This example illustrates how the ODBC data wrapper can be used to access data residing in a PostgreSQL RDMS.
Download the PostgreSQL ODBC driver (see https://odbc.postgresql.org/ for more details. Alternatively, this can be done via an Operating System package manager).
Add an /etc/odbc.ini file with the following configuration:
[ODBC Data Sources]
postgres_db_1=postgres_db_1
[postgres_db_1]
Description=Local PostgreSQL database
Driver=/usr/lib/odbc-drivers/libpgodbc.so ; Symlink to downloaded driver .so file
Database=postgres
Servername=localhost
Port=5432
Alternatively, the above configuration can be put in an .odbc.ini file in the home directory (i.e. ~/.odbc.ini), if the server process is started under a specific user account.
3. Create a custom ODBC foreign server for the PostgreSQL database:
CREATE SERVER my_postgres_server FOREIGN DATA WRAPPER odbc
WITH (data_source_name = 'postgres_db_1');
data_source_name is set to the name that is configured in the ~/.odbc.ini file.
4. Set the credentials for the foreign server using a user mapping:
CREATE USER MAPPING FOR PUBLIC SERVER my_postgres_server
WITH (username = 'username', password = 'password');
5. Create a foreign table that references the above server:
CREATE FOREIGN TABLE example_table (device_id INTEGER, message TEXT, event_timestamp TIMESTAMP)
SERVER my_postgres_server
WITH (sql_select = 'SELECT * FROM remote_postgres_table WHERE event_timestamp > $$2020-01-01$$;',
sql_order_by = 'event_timestamp');
Example 10: PostgreSQL Access Using ODBC Connection String (Beta)
ODBC HeavyConnect is currently in beta.
The above example shows how an RDMS can be accessed using an ODBC configuration file that resides in the server.

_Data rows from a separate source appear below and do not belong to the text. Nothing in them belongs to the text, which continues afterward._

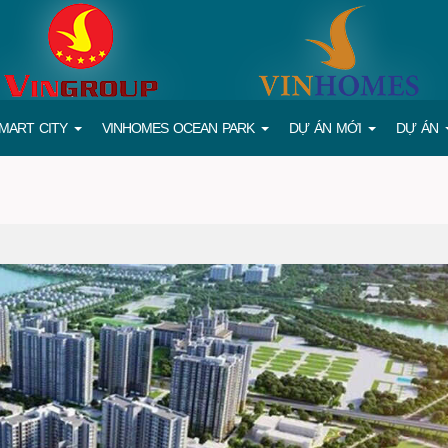
MART CITY
VINHOMES OCEAN PARK
DỰ ÁN MỚI
DỰ ÁN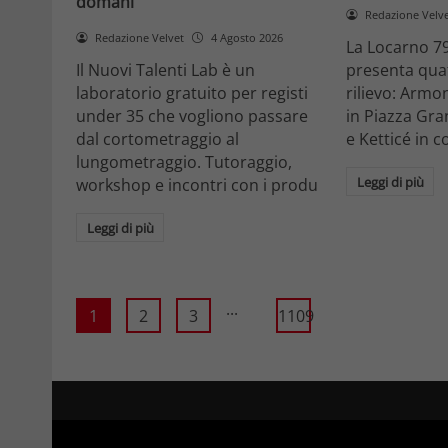
domani
Redazione Velv
Redazione Velvet
4 Agosto 2026
La Locarno 79
Il Nuovi Talenti Lab è un
presenta quatt
laboratorio gratuito per registi
rilievo: Armon
under 35 che vogliono passare
in Piazza Gra
dal cortometraggio al
e Ketticé in c
lungometraggio. Tutoraggio,
Leggi di più
workshop e incontri con i produ
Leggi di più
...
1
2
3
1109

System administrator might not know and configure all possible RDMS databases that users want to use; the ODBC data wrapper provides an alternative of setting the configuration for remote RDMS databases using a connection string.
In this example, assume that data needs to be fetched from another PostgreSQL database called "my_postgres_db", which is on a server with hostname "my_postgres.example.com" running on port 1234.

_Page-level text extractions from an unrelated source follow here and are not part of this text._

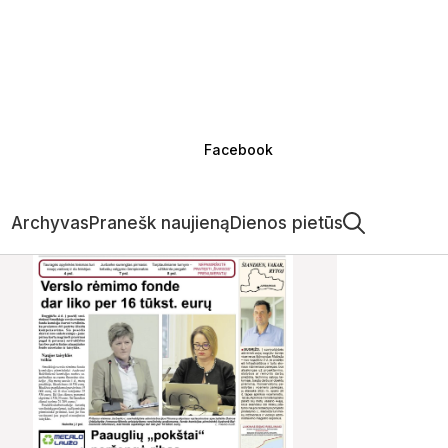
Facebook
Archyvas
Pranešk naujieną
Dienos pietūs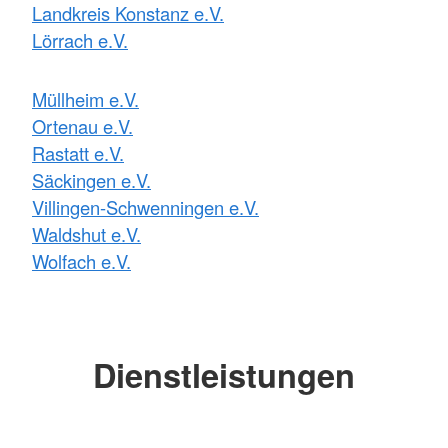
Landkreis Konstanz e.V.
Lörrach e.V.
Müllheim e.V.
Ortenau e.V.
Rastatt e.V.
Säckingen e.V.
Villingen-Schwenningen e.V.
Waldshut e.V.
Wolfach e.V.
Dienstleistungen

Download the PostgreSQL ODBC driver (and drivers for all types of RDMS users are expected to use).
Add an /etc/odbcinst.ini file with configurations for all drivers:
Use an intuitive name for the driver. Ideally, this should be the official name of the RDMS, so that users can easily figure out the driver name to use when creating the foreign server object.

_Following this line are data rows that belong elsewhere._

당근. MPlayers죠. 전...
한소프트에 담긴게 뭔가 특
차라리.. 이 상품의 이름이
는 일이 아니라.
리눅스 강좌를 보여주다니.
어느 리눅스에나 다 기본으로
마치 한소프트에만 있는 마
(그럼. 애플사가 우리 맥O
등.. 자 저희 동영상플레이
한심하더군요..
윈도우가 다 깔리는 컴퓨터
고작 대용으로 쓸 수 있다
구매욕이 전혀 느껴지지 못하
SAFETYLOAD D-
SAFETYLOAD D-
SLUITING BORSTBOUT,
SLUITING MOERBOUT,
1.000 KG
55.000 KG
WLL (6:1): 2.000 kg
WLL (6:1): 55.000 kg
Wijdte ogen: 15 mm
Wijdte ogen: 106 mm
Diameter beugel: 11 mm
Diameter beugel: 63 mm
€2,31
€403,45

3. Create a custom ODBC foreign server for the PostgreSQL database:
CREATE SERVER my_postgres_server FOREIGN DATA WRAPPER odbc
WITH (connection_string = 'Driver=PostgreSQL;Database=my_postgres_db;Servername=my_postgres.example.com;Port=1234');
Users can create foreign server objects using their RDMS database details and name of the installed driver.
4. Set the credentials for the foreign server using a user mapping:
CREATE USER MAPPING FOR PUBLIC SERVER my_postgres_server
WITH (credential_string = 'Username=username;Password=password');
When the "connection_string" option is used in the foreign server definition, the corresponding user mapping has to use a "credential_string" option, which contains the username and password.
5. Create a foreign table that references the above server:
CREATE FOREIGN TABLE example_table (device_id INTEGER, message TEXT, event_timestamp TIMESTAMP)
SERVER my_postgres_server
WITH (sql_select = 'SELECT * FROM remote_postgres_table WHERE event_timestamp > $$2020-01-01$$;',
sql_order_by = 'event_timestamp');